Older living kidney donors remain controversial because of their physiological decline in glomerular filtration rate and their increased susceptibility of surgical complications. Little is known about the quality of life (QOL) of this elderly group. The purpose of this study is to examine surgical outcome and the QOL in older living donors.

PATIENTS AND METHODS:

All 105 consecutive living donors who underwent a laparoscopic donor nephrectomy between June 2002 and February 2006 were prospectively included in the study. Intra- and postoperative complications were measured. Quality of life was recorded preoperatively and at several endpoints postoperatively. Older donors were defined as 55 years and older.

RESULTS:

There were no significant differences in intra- and postoperative complication rates and 1-year graft survival rate between both groups. Elderly donors (n=34) had both a significant lower postoperative pain at rest at day 1 compared with the younger group (P=0.019) and a lower total pain score in the analysis for the whole follow-up period (P=0.002).
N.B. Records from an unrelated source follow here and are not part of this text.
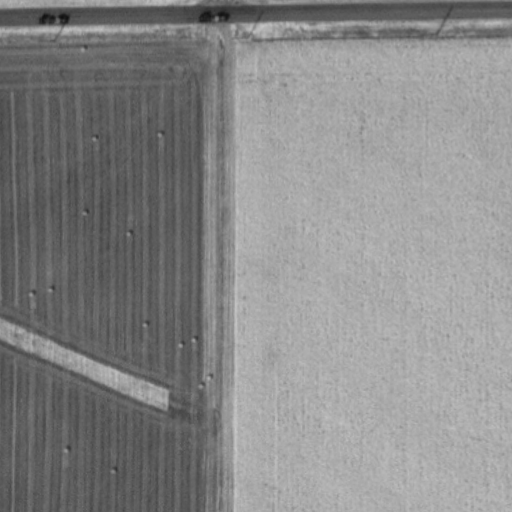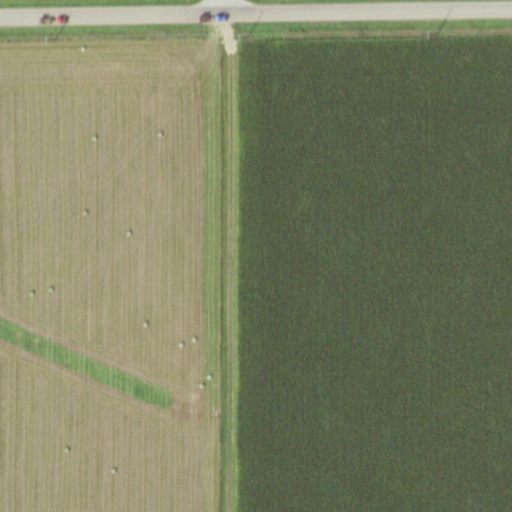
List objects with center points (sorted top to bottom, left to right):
road: (197, 6)
road: (255, 12)
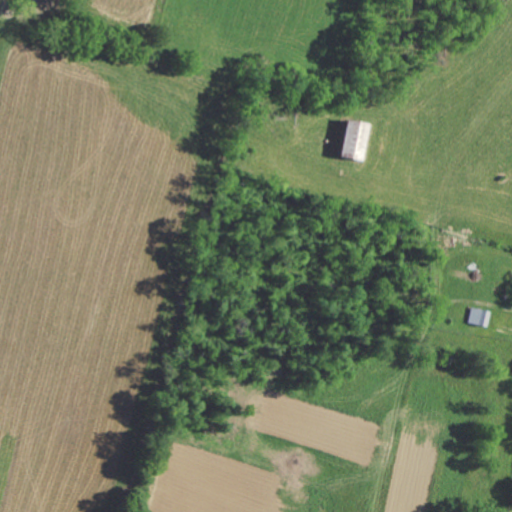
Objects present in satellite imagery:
building: (349, 141)
building: (475, 317)
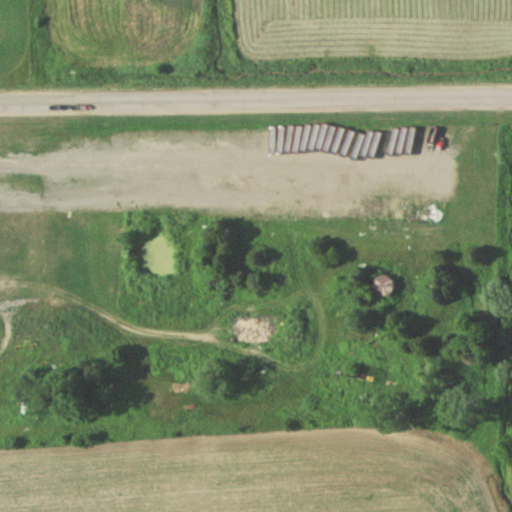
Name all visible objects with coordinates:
road: (256, 102)
road: (437, 178)
building: (385, 288)
road: (13, 319)
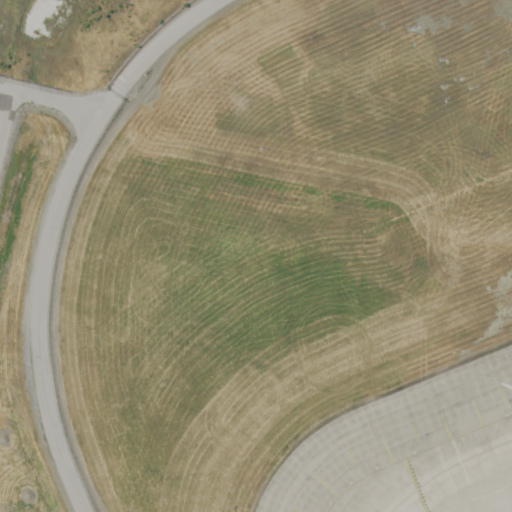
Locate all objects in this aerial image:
road: (164, 43)
road: (51, 101)
road: (7, 121)
airport: (295, 264)
road: (41, 299)
airport taxiway: (449, 470)
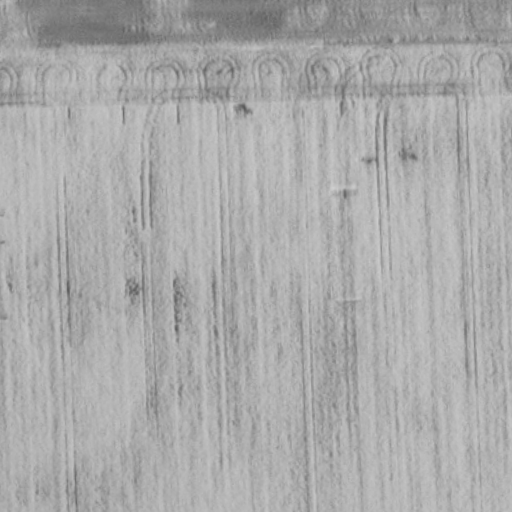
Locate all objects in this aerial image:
crop: (256, 256)
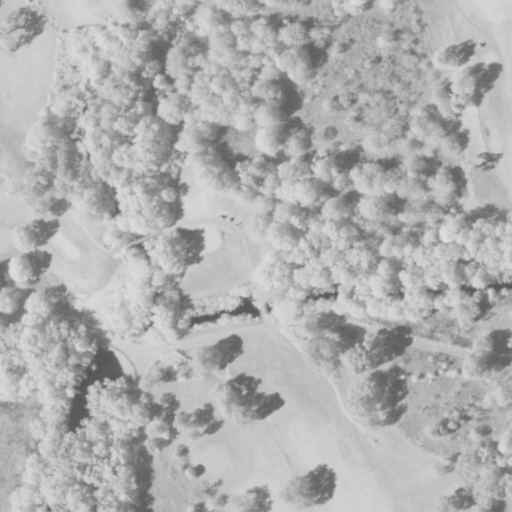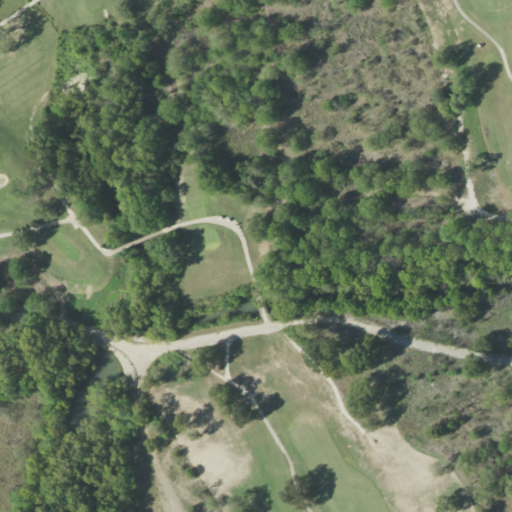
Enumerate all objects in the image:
park: (275, 238)
road: (33, 316)
road: (102, 338)
road: (448, 351)
road: (144, 437)
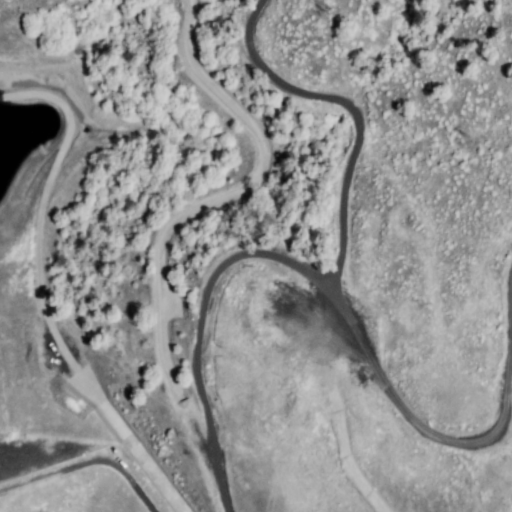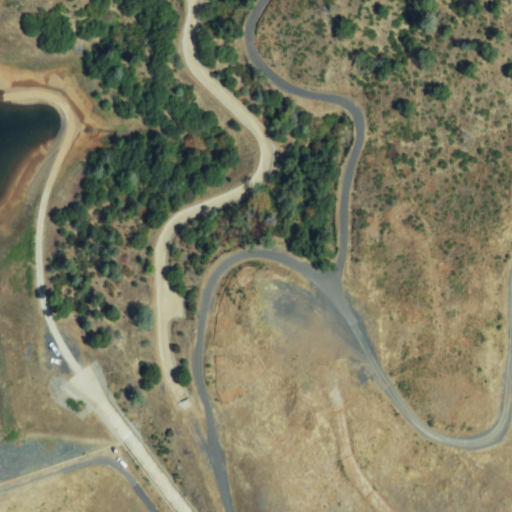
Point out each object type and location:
road: (340, 289)
road: (40, 292)
road: (199, 351)
dam: (37, 458)
road: (77, 463)
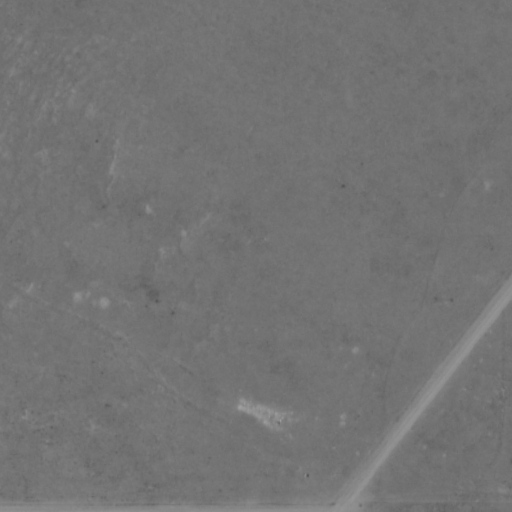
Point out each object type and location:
road: (124, 503)
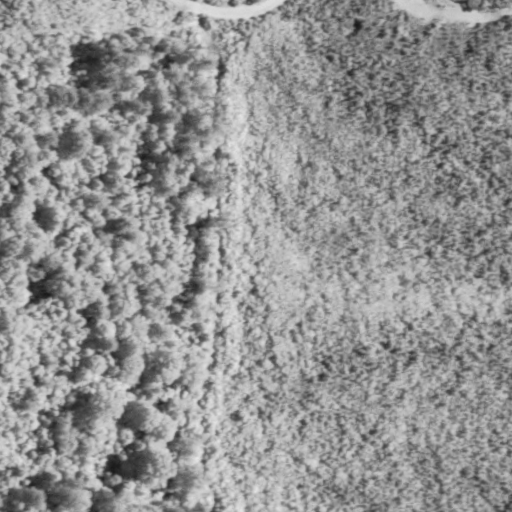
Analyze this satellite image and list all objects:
road: (330, 35)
Although small solitary significant differences in Short Form-36 Health Survey, Multidimensional Fatigue Inventory-20 and visual analogue scale measuring pain, between both groups were detected, in general QOL of older donors was not different than of younger donors.

CONCLUSION:

Although small solitary significant differences exist with respect to pain, social functioning and mental health older donors, in general, have similar surgical outcome and quality of life when compared with younger donors. There is no need to exclude older donors in screening programs for transplantation.